### [Problem requirements]
Go through the listing below and return each line that includes "Face".
*****
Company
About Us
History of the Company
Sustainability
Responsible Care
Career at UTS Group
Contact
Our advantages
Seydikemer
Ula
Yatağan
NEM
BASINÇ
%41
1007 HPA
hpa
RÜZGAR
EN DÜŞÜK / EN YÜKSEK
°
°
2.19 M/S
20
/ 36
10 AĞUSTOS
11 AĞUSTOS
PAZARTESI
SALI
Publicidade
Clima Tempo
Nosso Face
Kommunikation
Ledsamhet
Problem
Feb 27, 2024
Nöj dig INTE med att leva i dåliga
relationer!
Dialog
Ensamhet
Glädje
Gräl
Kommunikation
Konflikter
*****
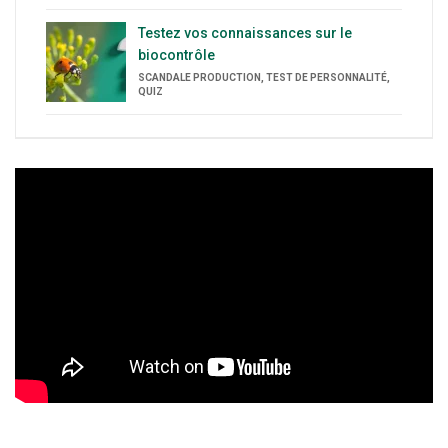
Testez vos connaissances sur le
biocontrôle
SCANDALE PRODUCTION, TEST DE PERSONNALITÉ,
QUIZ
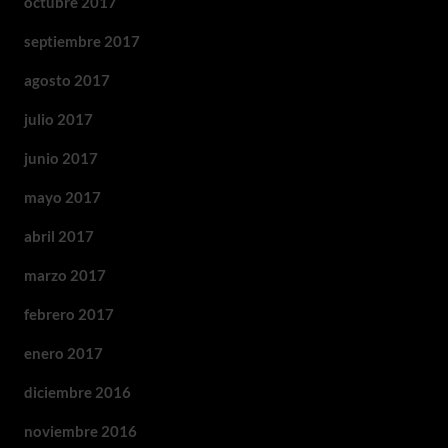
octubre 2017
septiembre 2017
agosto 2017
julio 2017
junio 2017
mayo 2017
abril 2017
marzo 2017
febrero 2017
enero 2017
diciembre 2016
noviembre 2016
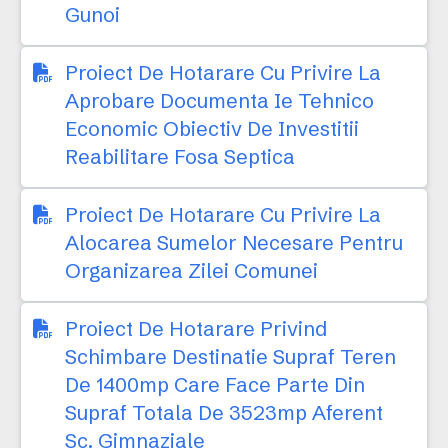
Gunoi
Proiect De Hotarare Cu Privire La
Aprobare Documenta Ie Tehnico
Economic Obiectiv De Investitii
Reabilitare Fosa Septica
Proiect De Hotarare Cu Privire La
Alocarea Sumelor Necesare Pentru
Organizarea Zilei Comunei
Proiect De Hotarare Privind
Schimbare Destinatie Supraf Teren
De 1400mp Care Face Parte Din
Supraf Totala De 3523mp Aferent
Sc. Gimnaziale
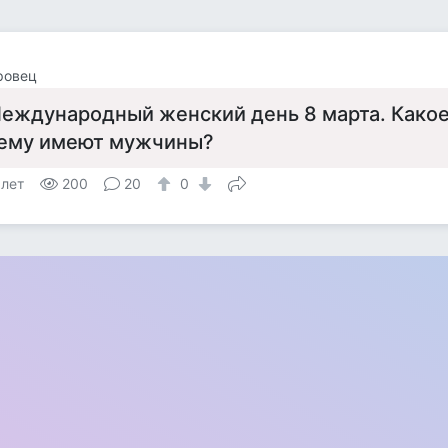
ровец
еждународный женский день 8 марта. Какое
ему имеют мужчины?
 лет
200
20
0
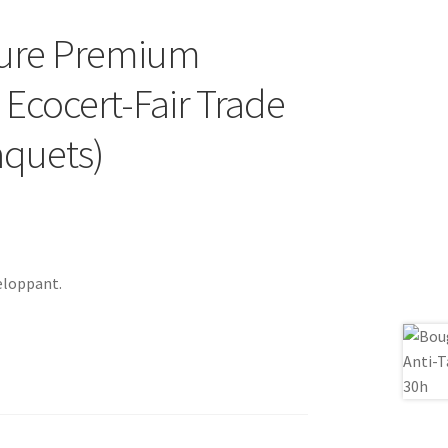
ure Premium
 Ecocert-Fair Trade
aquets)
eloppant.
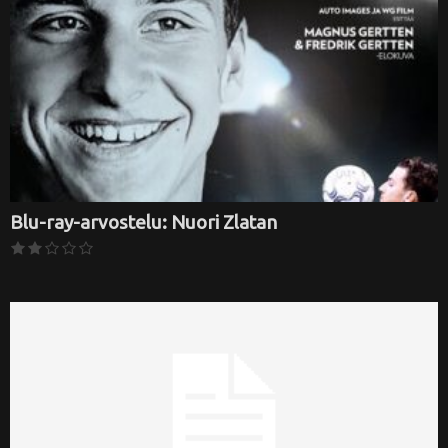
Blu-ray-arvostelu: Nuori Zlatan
*****
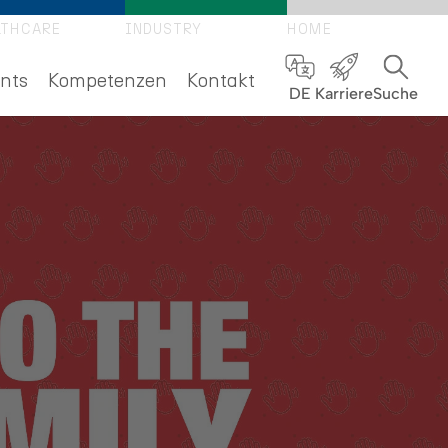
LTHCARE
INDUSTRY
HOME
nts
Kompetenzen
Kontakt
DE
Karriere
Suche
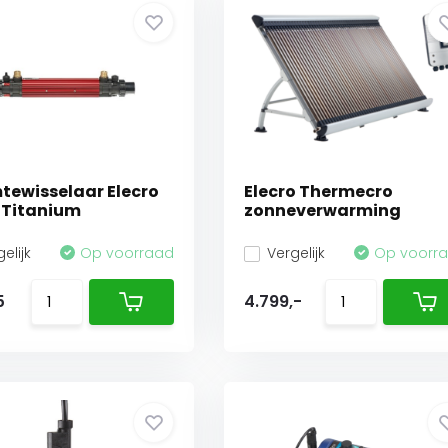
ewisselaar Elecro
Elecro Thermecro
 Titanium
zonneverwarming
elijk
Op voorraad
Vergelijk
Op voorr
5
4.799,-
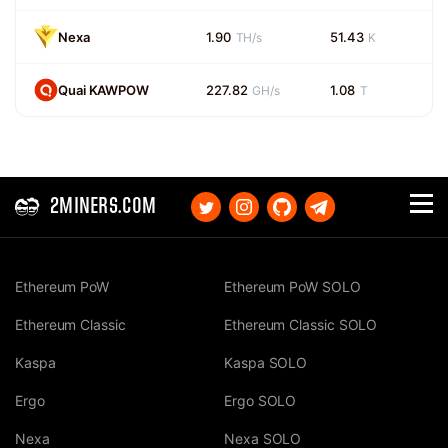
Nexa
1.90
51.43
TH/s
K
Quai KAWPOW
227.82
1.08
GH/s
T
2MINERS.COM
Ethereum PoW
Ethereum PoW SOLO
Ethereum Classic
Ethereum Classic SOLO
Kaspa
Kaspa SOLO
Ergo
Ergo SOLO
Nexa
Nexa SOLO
*****
### [Exercise output]
Nosso Face
De 1400mp Care Face Parte Din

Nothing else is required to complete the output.